Еще не взошло солнце, а везший Виравольту экипаж, запряженный четверкой лошадей, уже катился по направлению к дворцу. Солдаты сопроводили Анну и Козимо в Марли, затем, дав Пьетро пару часов поспать, увезли его, пока была еще темная ночь, по-прежнему под надежной охраной. Венецианец не сопротивлялся. Вероятно, всему этому найдется какое-то объяснение. Он слишком хорошо знал д'Эгийона и понимал, что у того в голове должны быть какие-то определенные соображения и что за этим насильственным призывом что-то скрывается. «Преступление… Но какое?» – без устали повторял он. И еще эта необъяснимая записка: «Так начнем же игру, Виравольта». Боже мой, какая фамильярность! И как Баснописец смог вернуться?

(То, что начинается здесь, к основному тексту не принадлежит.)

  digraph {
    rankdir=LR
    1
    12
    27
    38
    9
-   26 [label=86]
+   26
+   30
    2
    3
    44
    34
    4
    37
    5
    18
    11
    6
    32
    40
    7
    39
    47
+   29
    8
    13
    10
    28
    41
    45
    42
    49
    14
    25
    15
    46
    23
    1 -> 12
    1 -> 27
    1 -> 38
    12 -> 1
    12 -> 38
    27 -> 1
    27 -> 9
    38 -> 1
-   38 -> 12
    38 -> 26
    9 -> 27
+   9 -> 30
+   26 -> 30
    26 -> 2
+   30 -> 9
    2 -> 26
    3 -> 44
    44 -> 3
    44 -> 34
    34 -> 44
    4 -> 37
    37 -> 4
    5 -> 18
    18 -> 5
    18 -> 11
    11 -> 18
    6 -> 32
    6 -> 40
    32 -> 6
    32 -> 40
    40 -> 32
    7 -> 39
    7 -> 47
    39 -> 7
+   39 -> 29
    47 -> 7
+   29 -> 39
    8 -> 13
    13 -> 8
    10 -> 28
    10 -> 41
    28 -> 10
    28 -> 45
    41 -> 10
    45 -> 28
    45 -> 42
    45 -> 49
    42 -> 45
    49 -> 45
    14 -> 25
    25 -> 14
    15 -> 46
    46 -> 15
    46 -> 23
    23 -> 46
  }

Пьетро хмуро смотрел в окно.
Не все прибывали в Версаль как Мария Антуанетта. Поворачивая с главного проспекта, по обеим сторонам которого высились элегантные особняки, путник мог вообразить, что дворец вырастает прямо из-под земли. Наблюдая за потоком карет и портшезов, скользивших по сверкающему Мраморному двору подобно гондолам, можно было представить себе тысячи галантностей и изысканно вежливых обращений. Но действительность была совсем иной. Надо признать: редко случались свадебные торжества и представлялась возможность зажечь шестьдесят тысяч фонарей! Если со стороны садов Версаль представал во всем величии национальной славы, то со стороны двора он казался клоакой.

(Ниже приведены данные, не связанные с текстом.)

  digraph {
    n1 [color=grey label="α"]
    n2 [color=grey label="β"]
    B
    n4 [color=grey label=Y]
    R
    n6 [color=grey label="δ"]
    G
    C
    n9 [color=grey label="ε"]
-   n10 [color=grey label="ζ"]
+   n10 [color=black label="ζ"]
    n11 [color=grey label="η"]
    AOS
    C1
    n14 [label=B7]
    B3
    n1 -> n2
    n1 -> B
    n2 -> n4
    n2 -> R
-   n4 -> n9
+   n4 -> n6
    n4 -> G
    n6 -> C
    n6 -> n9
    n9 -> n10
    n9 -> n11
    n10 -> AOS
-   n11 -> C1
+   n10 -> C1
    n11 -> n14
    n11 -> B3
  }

Сидя в карете и глядя на погруженный в сумрак город, Пьетро думал именно об этих вопиющих контрастах. Он поглядывал на бульвары Королевы и Короля. Экипаж потряхивало Рытвины и лужи грязи превращались здесь в сточные канавы. Окрики кучеров и цоканье подков распугивали обезумевших домашних птиц, резвившихся посреди отбросов. На смену пустырям пришли хижины, которые столь же мало радовали глаз. Мимо экипажа проплывали магазинчики, таверны, ресторанчики и подозрительные кабачки; несуразные лавочки, рядом с которыми бродили голодные псы; постоялые дворы, где ютилась такая фауна, которую невозможно было бы описать ни в одном бестиарии; смрадные конюшни и не менее зловонные дворы с навозными кучами посредине. Днем это скученное, кишащее живностью пространство было переполнено разным людом: мелкими ремесленниками, каменщиками, столярами, плотниками, ярмарочными торговцами, старьевщиками, коробейниками, точильщиками, шарманщиками, мостильщиками, землекопами и жрицами любви. Сюда же, как мотыльки на огонь, слетались со всех уголков страны всякого рода авантюристы, жаждущие славы. Разбойники и бродяги грабили по харчевням сбившихся с пути прохожих. До самой Оружейной площади стояли лачуги, в которых ютились нищие. Площадь же представляла собой гигантскую стройплощадку, служащую вдобавок выгребной ямой. На проспекте Сен-Клу валялись дохлые кошки. Время от времени здесь проезжали разные важные персоны: прелаты церкви, послы, офицеры и землевладельцы. Все это скорее походило на огромный трактир, чем на окраины волшебного дворца, и лишь присутствие аристократов напоминало о том, что священная резиденция находится всего в двух шагах.